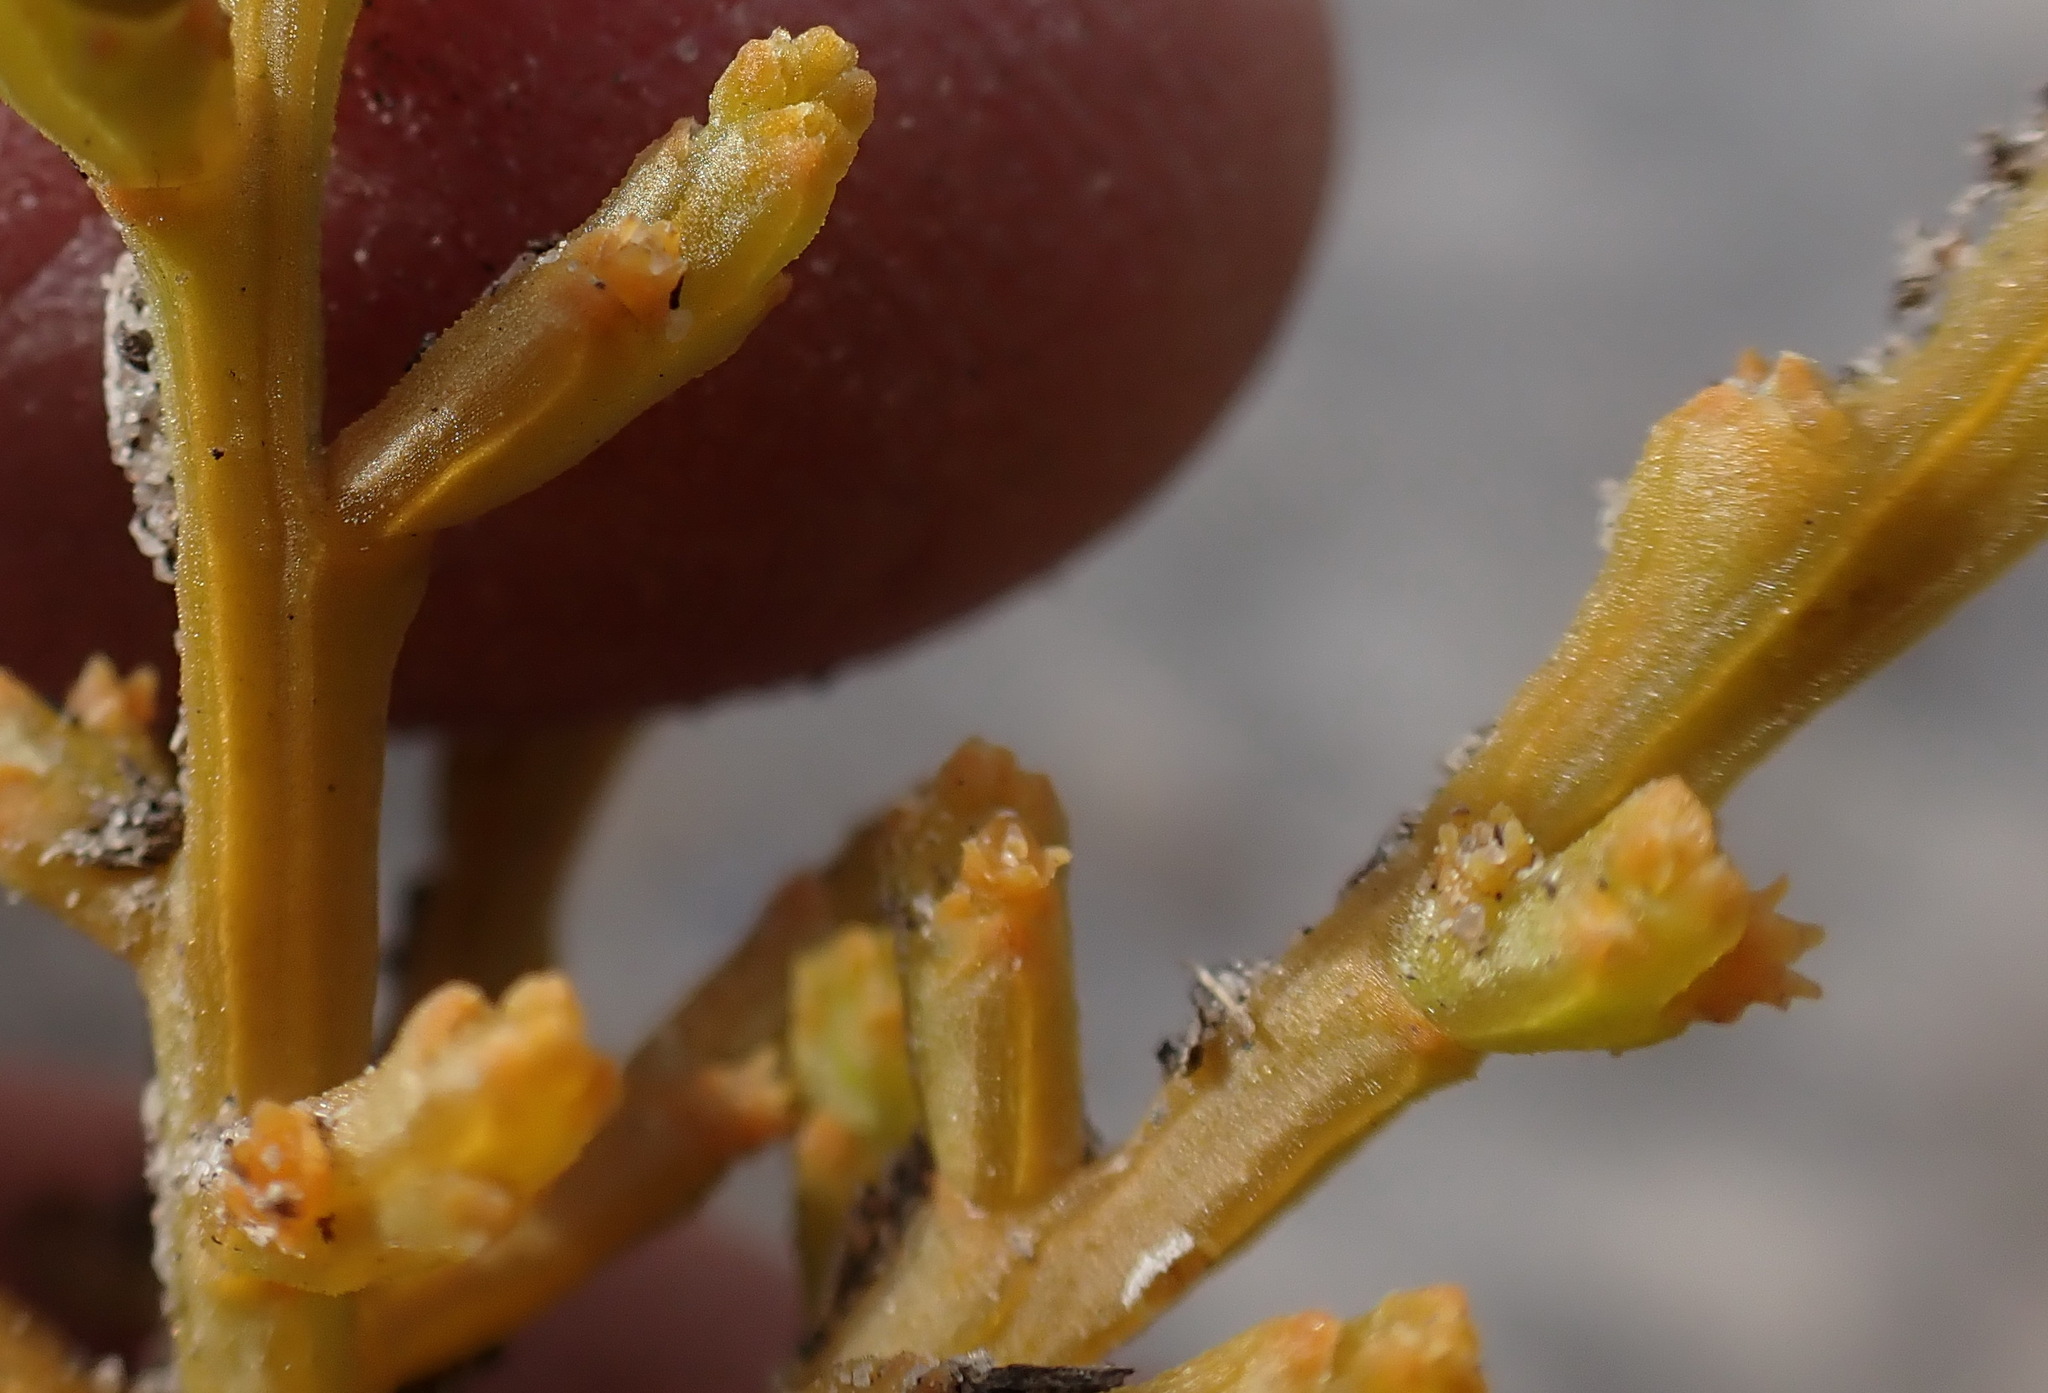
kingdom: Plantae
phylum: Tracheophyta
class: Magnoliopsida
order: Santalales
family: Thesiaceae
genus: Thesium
...
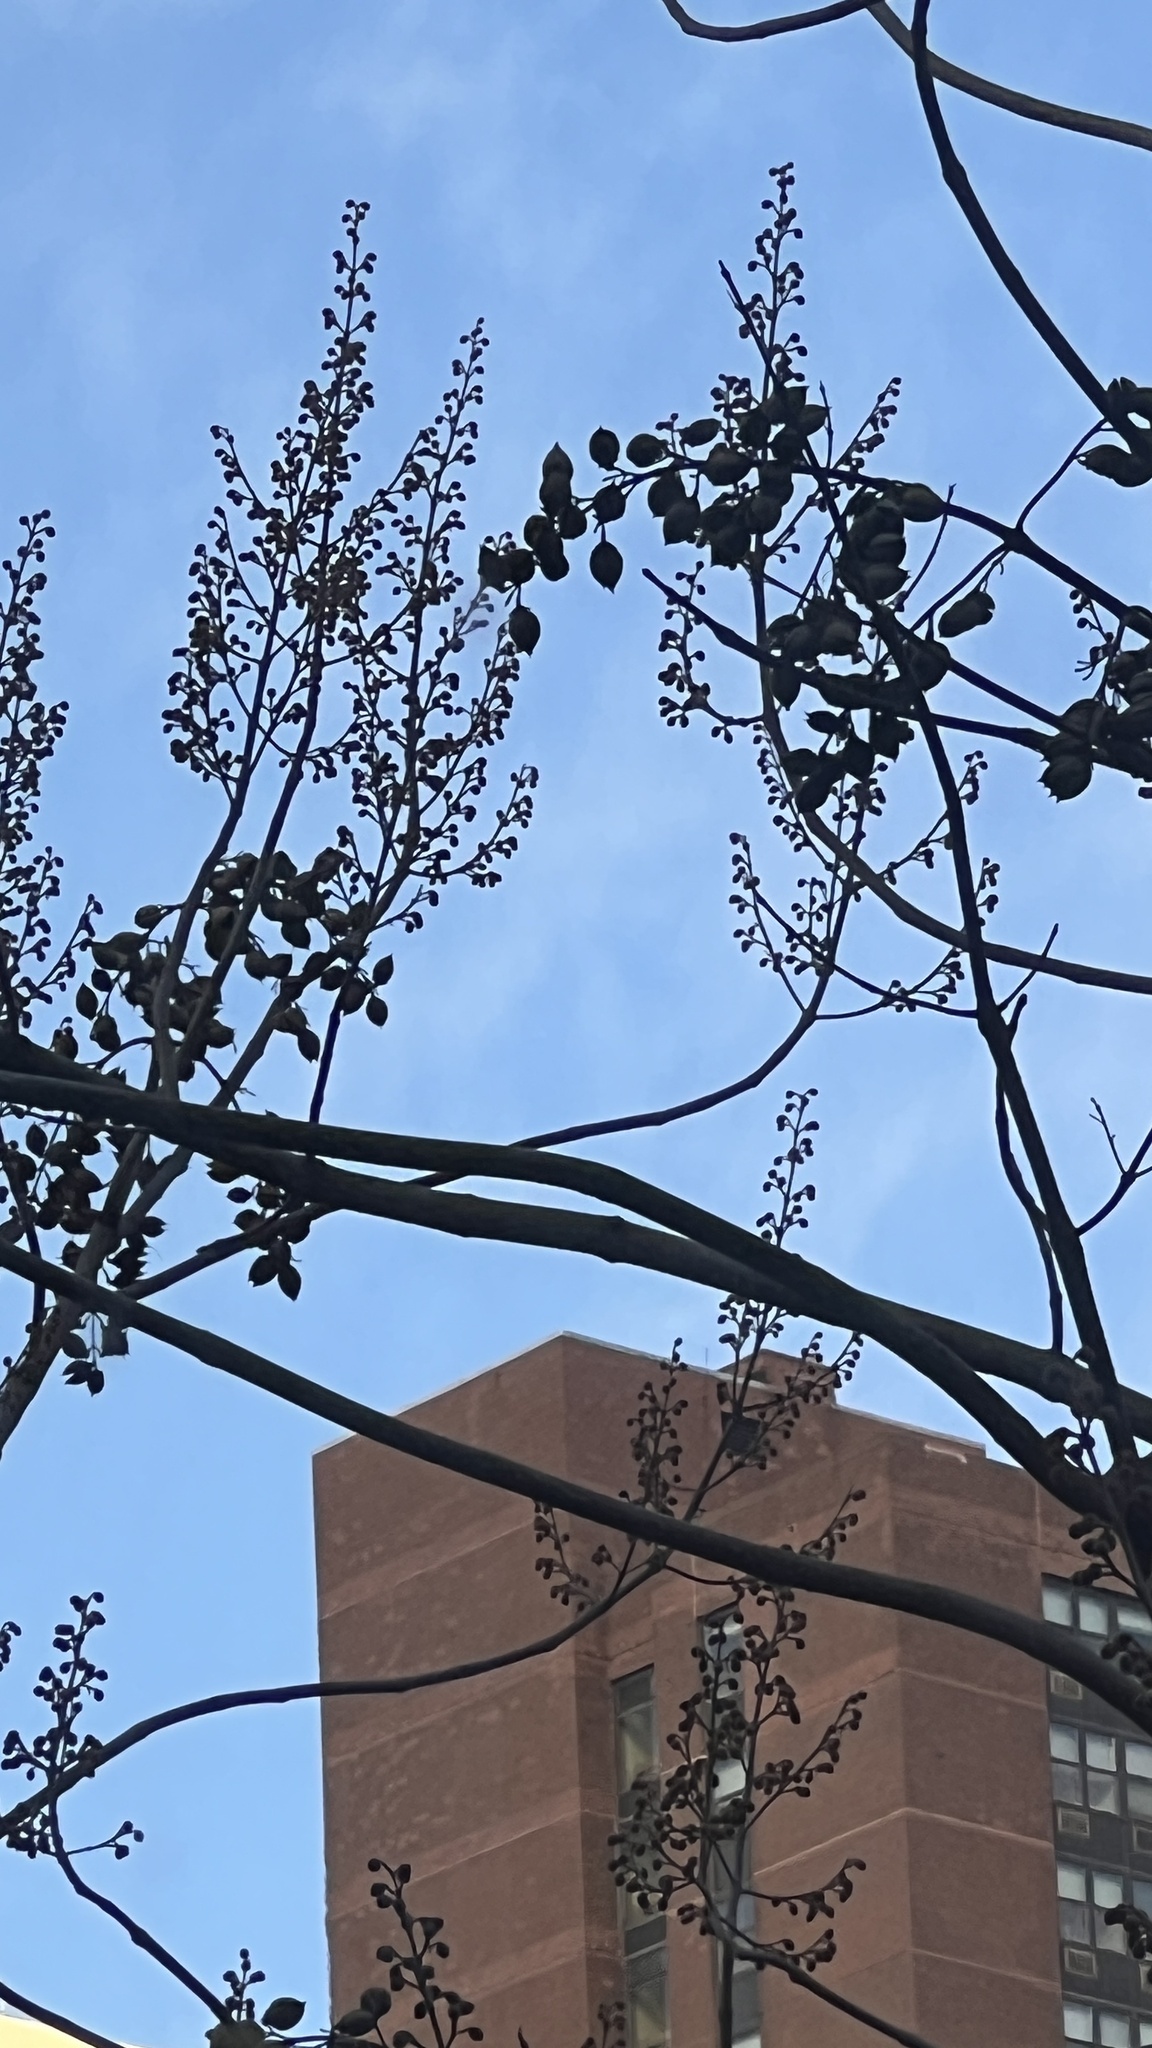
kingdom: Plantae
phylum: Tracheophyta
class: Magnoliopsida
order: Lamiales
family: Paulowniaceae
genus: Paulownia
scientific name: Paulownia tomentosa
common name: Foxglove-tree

[WHAT IS EXPECTED]: Reproduce verbatim the portion of the data above that opens with the line containing "order: Lamiales" and closes with the line containing "common name: Foxglove-tree", including both of those lines. Output only those lines.

[SOLUTION FOR THIS TASK]:
order: Lamiales
family: Paulowniaceae
genus: Paulownia
scientific name: Paulownia tomentosa
common name: Foxglove-tree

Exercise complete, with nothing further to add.